Проект был очень интересным, потому что все это время мы проводили вместе. В нем участвовали еще три или четыре писателя — я помню их лица, но не помню имен. Мы очень много разговаривали. И нам представилась возможность лучше узнать друг друга и себя. Бродский был добрым, хрупким, еще помню, что я только что бросил курить, а Бродский курил постоянно, одну за другой (смеется). Еще у него была выдающаяся память. Мы разговаривали о каком-то английском поэте, возможно, это был Стивен Спендер, и он прочел наизусть его очень длинное стихотворение. Вот это память!
Он написал отличную книгу о Венеции. И мы говорили о Венеции. Он сказал, что хотел бы быть похороненным там. И как я понимаю, он там и похоронен. Он был женат на очень красивой женщине Марии, она была русской итальянкой, да? И он был поэтом города Нью-Йорка. Помню, как он был счастлив, обдумывая идею доставки поэзии в супермаркеты или что-то в этом духе (смеется). Но я бы не назвал его сложным человеком. Мое впечатление о нем совершенно другое: дружелюбный, вежливый…
Вы много переезжали: жили в Париже, Лондоне, Мадриде. Где вы чувствуете себя дома в большей степени?
Везде, где могу писать. Например, в Мадриде, где я живу сейчас. Но я то же чувствовал и в Лондоне, где провел несколько лет, и в Париже. Я жил в Берлине. Если я могу писать — я дома.
Бродский в довольно молодом возрасте думал о том, где будет похоронен. Не сочтите за бестактность, но где хотели бы упокоиться вы?
Я хочу быть кремированным. Не хочу, чтобы меня ели все эти насекомые. И совершенно неважно, в каком месте будет развеян мой прах — странно волноваться о том времени, когда ты уже труп (хохочет). Это бессмысленное занятие.
Не могу не спросить вас о независимости Каталонии: что вы об этом думаете?
Я прожил пять лет в Барселоне, у меня дочь родилась в Барселоне, много друзей из Каталонии. Они не из тех, кто за независимость, к счастью. Я не думаю, что большинство каталонцев за независимость — умные люди в Каталонии ведь тоже есть (смеется).
Но кто-то же проголосовал за этот референдум.
Не думаю, что это большинство населения Каталонии. Небольшая группа фанатиков, демагогов и националистов — они инициировали этот карикатурный референдум. Да и какой это референдум: это не референдум. Когда один и тот же человек может голосовать 5 раз, 7 раз — это же гротеск. Это все против законов, конституции. По сути, это мирный переворот. А я против переворотов. У нас было много переворотов в Перу. Это трагедия для страны. Особенно для такой страны, как Испания, в которой последние сорок лет демократия, законы, конституция, парламент, свобода выражения мнения и политических партий. Устроить переворот в Испании сейчас — это обречь страну на регресс, ввергнуть ее в варварство, когда сила заменяла закон. Вот почему я против референдума, переворота и независимости Каталонии. Но это, к сожалению, работает. Они устраивают пропаганду, которая сбивает общественное мнение. Каталония никогда исторически не была независима.
----------------------------------------
Повторите дословно фрагмент статьи, который открывается словами "Бродский в довольно" и завершается словами "об этом думаете?". Записи здесь никакой роли не играют.

- **Исходные записи**
----------------------------------------
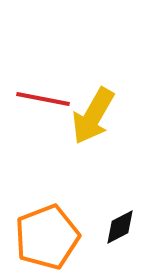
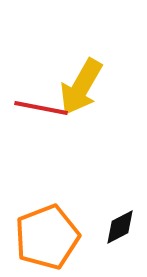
red line: moved 2 px left, 9 px down
yellow arrow: moved 12 px left, 29 px up
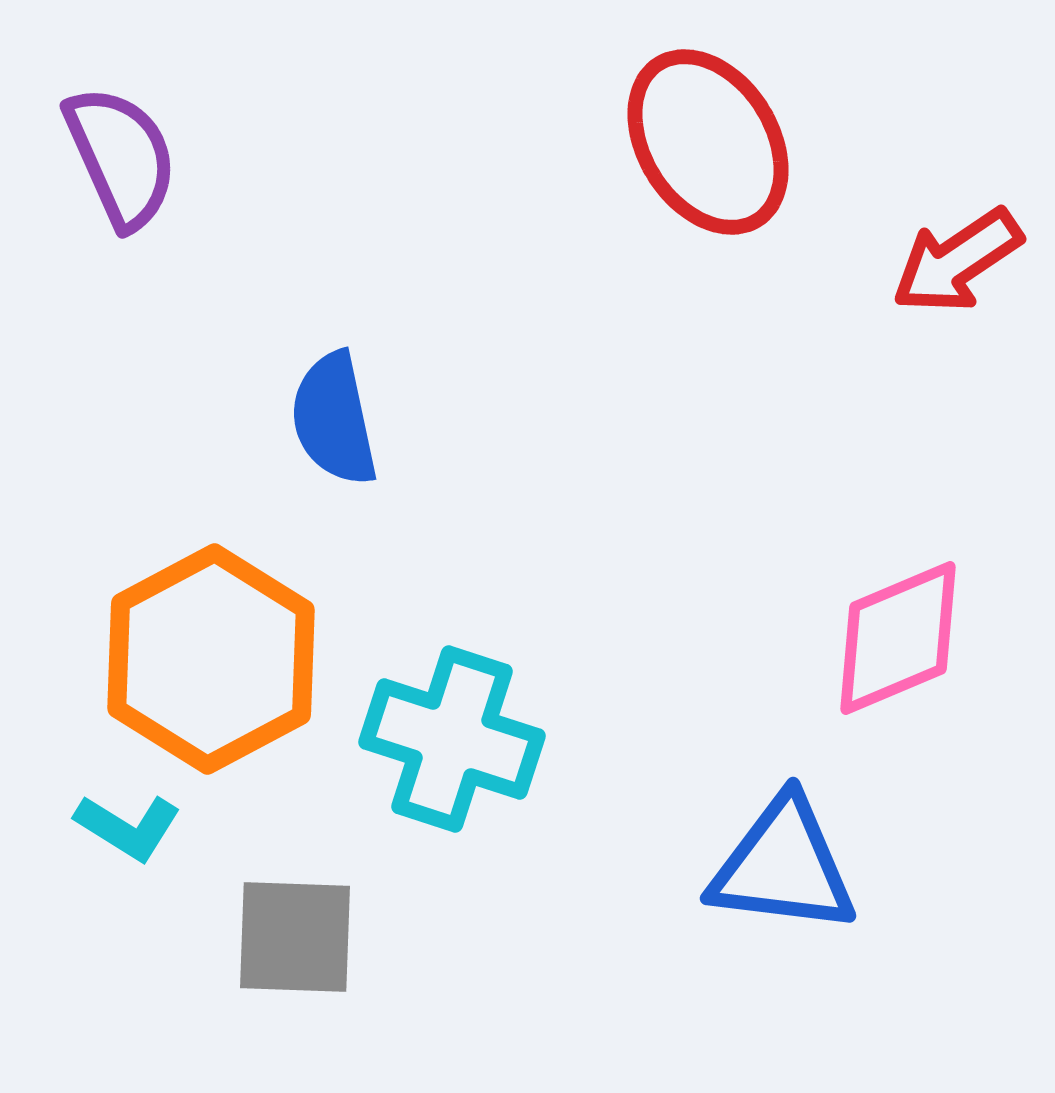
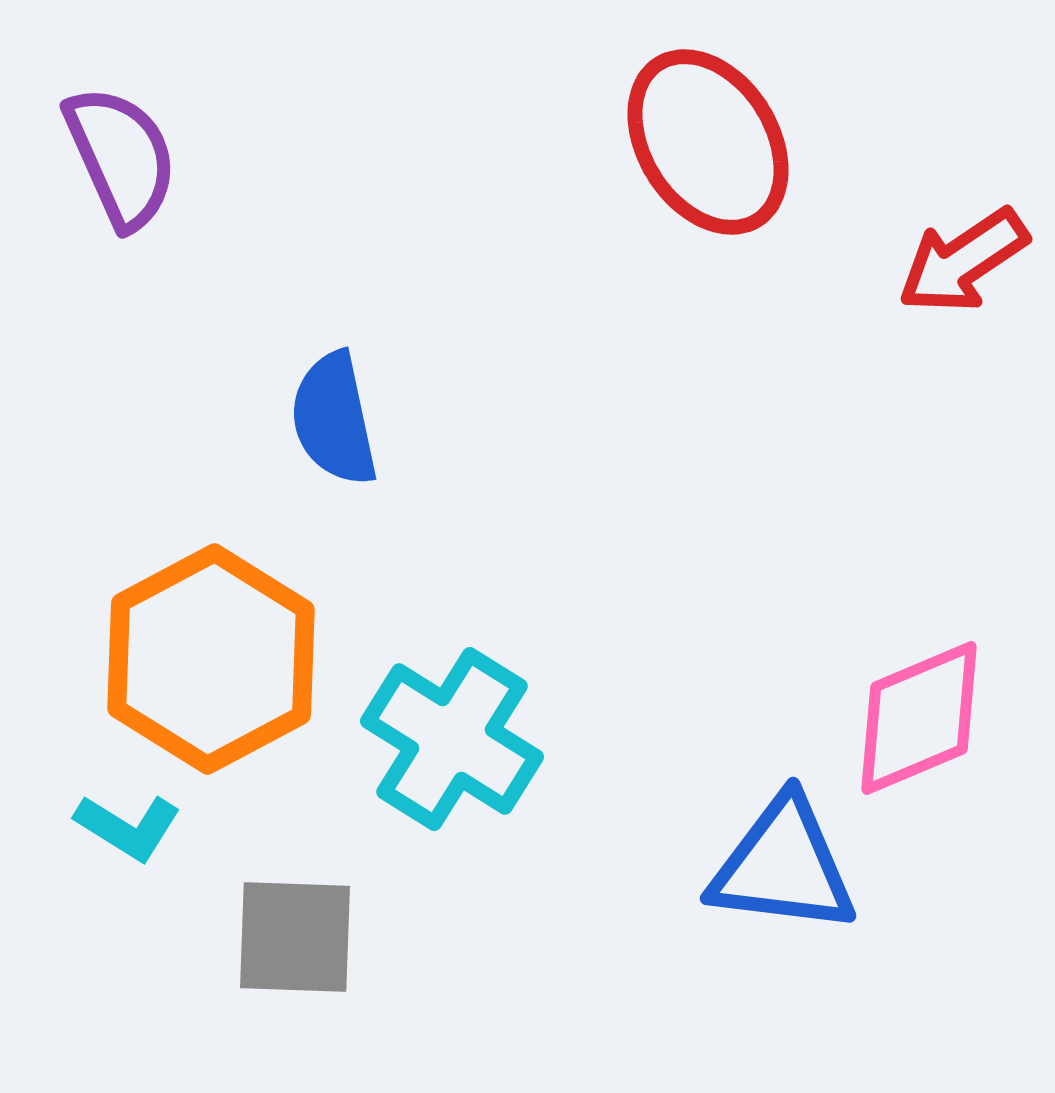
red arrow: moved 6 px right
pink diamond: moved 21 px right, 80 px down
cyan cross: rotated 14 degrees clockwise
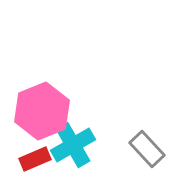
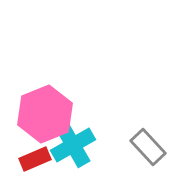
pink hexagon: moved 3 px right, 3 px down
gray rectangle: moved 1 px right, 2 px up
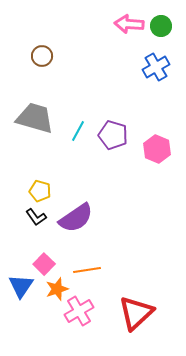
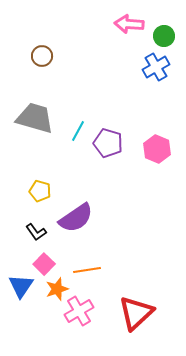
green circle: moved 3 px right, 10 px down
purple pentagon: moved 5 px left, 8 px down
black L-shape: moved 15 px down
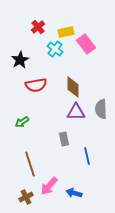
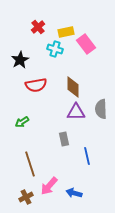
cyan cross: rotated 21 degrees counterclockwise
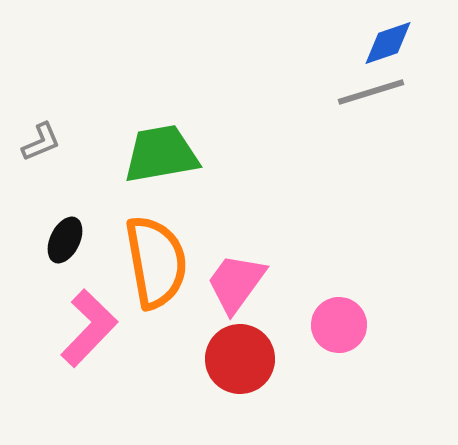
----------------------------------------
- **Ответ**
Бродский в довольно молодом возрасте думал о том, где будет похоронен. Не сочтите за бестактность, но где хотели бы упокоиться вы?
Я хочу быть кремированным. Не хочу, чтобы меня ели все эти насекомые. И совершенно неважно, в каком месте будет развеян мой прах — странно волноваться о том времени, когда ты уже труп (хохочет). Это бессмысленное занятие.
Не могу не спросить вас о независимости Каталонии: что вы об этом думаете?